Consacré en 2009 avec leur troisième album (Veckatimest) comme l’un de groupes pop les plus brillants du moment, Grizzly Bear, tout droit sorti du bouillonnant Brooklyn, est assurément le rendez-vous musique de cette semaine.

Après une belle programmation en première partie de Radiohead, une signature chez le prestigieux label Warp, de multiples apparitions sur les plateaux-télé les plus populaires des Etats-Unis et une bonne réputation auprès du tout-puissant Jay-Z, ces quatre musiciens à l’humilité touchante et à l’imagination débordante étaient largement attendus au tournant avec ce quatrième album, Shields. Et la stupeur est grande : Shields relève encore le niveau.

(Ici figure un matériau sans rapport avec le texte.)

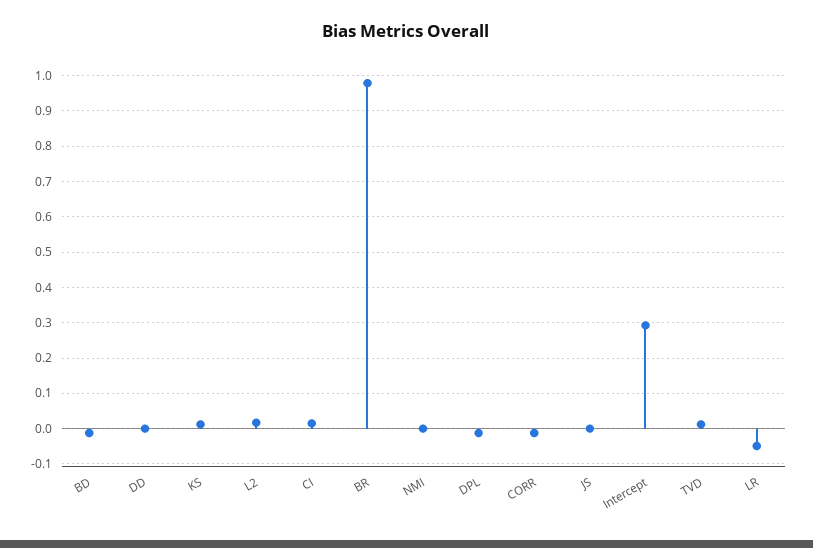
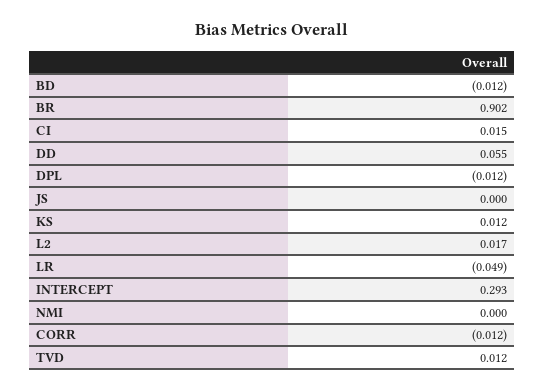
  {
    "BD": -0.012,
-   "DD": 0,
+   "DD": 0.055,
    "KS": 0.012,
    "L2": 0.017,
    "CI": 0.015,
-   "BR": 0.98,
+   "BR": 0.902,
    "NMI": 0,
    "DPL": -0.012,
    "CORR": -0.012,
    "JS": 0,
    "Intercept": 0.293,
    "TVD": 0.012,
    "LR": -0.049
  }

On le devine rien qu’à l’écoute du titre d’ouverture, Sleeping Ute, délire pop schizophrène qui tire de nombreuses ficelles en même temps.

Les guitares et les claviers sont raffinés, la voix plus claire et plus puissante, les références assumées ; on pense bien sûr aux Beatles, mais aussi aux compos en clair-obscur d’Elliott Smith ou, plus récemment, de Zach Condon de Beirut. Grizzly Bear nous balade plus gaiment qu’à l’accoutumée dans son univers surpeuplé de fantômes qui ne font pas bien peur. Il aura fallu trois ans pour finaliser ce dernier opus, entre des projets solos à achever, des retrouvailles au Texas, et une bonne remise au travail dans la maison de Cape Cod, celle de la mère d’Ed Droste, le chanteur.

Finalement, le travail, surtout quand il est réalisé par des orfèvres, a payé. Un album à écouter sans plus attendre, au moment du coucher et sans modération.

Shields de Grizzly Bear, Warp/Differ-Ant, paru le 17 septembre.